Sport Data Crawler & Championship Insights
python -m scripts.crawl_data --leagues leagues_data\basketball\leagues.txt --seasons leagues_data\basketball\seasons.txt --out_dir .results
You can create custom input files for the leagues and seasons by using the example files provided in the leagues_data/basketball folder as templates. Once you have customized these files according to your needs, pass their paths as arguments to the script.
Important: When you run the script, you will be prompted to select a sport from a list. Use the arrow keys to navigate and choose the appropriate sport. This selection is crucial because the primary basketball league in Spain is called ACB, while the primary football league in Spain is called LaLiga.

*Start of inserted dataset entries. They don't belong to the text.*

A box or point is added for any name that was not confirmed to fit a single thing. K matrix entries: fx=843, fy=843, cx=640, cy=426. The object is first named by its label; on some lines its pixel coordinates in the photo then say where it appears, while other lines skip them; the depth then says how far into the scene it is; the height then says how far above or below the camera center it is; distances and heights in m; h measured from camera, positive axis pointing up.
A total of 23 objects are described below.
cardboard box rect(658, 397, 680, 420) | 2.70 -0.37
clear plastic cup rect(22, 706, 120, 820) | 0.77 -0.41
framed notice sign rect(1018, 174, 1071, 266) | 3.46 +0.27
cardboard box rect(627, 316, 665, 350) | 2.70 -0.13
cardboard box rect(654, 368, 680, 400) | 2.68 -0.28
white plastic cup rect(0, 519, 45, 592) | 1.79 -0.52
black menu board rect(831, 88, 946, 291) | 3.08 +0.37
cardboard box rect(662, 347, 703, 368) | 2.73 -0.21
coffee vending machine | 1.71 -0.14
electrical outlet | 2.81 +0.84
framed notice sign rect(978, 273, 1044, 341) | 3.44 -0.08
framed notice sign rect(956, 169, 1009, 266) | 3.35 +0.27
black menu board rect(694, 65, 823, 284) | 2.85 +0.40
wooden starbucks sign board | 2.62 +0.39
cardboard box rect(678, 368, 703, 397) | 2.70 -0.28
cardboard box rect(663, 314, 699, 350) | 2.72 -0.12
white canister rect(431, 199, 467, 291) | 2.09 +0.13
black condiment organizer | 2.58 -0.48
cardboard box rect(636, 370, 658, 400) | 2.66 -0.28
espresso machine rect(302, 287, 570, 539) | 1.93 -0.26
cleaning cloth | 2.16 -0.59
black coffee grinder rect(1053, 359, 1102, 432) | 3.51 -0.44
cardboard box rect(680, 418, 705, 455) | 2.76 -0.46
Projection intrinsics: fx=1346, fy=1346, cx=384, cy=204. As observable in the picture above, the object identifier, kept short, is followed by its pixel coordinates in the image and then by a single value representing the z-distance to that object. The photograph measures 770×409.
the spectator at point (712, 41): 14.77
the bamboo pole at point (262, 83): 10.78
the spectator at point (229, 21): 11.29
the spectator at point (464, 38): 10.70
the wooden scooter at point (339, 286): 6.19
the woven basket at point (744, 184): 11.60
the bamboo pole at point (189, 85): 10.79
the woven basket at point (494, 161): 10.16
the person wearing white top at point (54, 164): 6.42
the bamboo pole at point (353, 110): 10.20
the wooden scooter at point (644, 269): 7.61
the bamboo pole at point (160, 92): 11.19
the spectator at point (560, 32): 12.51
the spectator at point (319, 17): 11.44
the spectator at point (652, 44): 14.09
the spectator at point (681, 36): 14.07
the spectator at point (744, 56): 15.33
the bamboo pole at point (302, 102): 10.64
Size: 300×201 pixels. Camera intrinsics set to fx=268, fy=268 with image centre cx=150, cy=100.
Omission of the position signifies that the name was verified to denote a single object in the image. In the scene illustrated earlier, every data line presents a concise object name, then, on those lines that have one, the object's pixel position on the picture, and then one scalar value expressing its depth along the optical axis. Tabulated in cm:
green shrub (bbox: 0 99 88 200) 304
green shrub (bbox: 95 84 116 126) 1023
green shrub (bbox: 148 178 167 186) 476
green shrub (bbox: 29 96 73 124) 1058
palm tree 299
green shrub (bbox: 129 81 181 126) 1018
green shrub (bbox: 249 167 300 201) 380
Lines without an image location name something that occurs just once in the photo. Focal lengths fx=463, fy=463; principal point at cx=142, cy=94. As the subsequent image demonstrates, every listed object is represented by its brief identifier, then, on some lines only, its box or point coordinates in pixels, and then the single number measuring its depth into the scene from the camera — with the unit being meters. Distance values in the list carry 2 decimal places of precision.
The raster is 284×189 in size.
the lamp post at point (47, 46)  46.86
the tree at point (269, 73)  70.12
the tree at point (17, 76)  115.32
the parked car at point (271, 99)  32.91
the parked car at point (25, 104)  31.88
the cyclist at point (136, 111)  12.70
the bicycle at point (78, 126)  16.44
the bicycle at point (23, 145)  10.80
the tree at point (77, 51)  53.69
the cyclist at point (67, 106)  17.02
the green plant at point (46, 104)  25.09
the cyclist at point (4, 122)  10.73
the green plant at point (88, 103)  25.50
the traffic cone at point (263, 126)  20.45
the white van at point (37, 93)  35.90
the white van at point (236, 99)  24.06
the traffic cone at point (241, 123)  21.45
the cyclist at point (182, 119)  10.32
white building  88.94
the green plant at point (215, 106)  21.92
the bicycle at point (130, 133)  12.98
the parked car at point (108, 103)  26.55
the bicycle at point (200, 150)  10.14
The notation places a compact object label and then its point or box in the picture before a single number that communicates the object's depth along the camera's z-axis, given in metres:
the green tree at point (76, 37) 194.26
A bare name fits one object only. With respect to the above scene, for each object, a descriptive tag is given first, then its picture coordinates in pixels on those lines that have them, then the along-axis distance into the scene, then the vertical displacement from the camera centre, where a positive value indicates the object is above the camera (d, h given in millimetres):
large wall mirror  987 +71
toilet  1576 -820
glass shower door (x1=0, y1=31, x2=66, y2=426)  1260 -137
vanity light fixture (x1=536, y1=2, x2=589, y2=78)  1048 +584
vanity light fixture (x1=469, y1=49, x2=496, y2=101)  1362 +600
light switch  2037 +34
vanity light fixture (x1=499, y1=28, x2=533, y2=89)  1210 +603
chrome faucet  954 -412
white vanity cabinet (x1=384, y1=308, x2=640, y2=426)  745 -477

Choosing the wrong sport may lead to incorrect data or no data at all being collected.
python -m scripts.analyse_data --sport_dir .results\basketball --outfile .results\stats.txt
At this moment, the script performs the following tasks:
- Scans all files found within the .results\basketball directory (e.g., 2022-2023\spain-acb.csv, 2021-2022\france-lnb.csv).
- Calculates the number of victories, defeats, and draws that the top 3 teams have against the bottom 3 teams based on the standings at a specific point in time:
- Given a predefined stabilization round (e.g., round 8), the script computes a live leaderboard before each round.
- For the 9th round, the analyzer:
- Computes the standings with matches played up to and including round 9.
- Identifies the top 3 teams.
- Identifies the bottom 3 teams.
- Checks if any top team has played against a bottom team and records the match outcome.
- Repeats the above process for each round until the season is completed.
- Merges the results into a dictionary for further analysis.
- Displays the results by season and championship.
- At the end, an overall summary of statistics is generated as a comprehensive overview.
Stabilization round = A round in which the leaderboard stabilizes, meaning that the top-performing teams consistently occupy the upper positions, while the under-performing teams settle at the bottom. Typically, after the stabilization round, it becomes clearer which teams are likely contenders for the championship and which teams will be fighting to avoid relegation.
first k teams = given a live-standing, the first k teams that have the highest win_rate
last k teams = given a live-standing, the first k teams that have the lowest win_rate
first k teams = top k teams = best k teams
last k teams = bottom k teams = worst k teams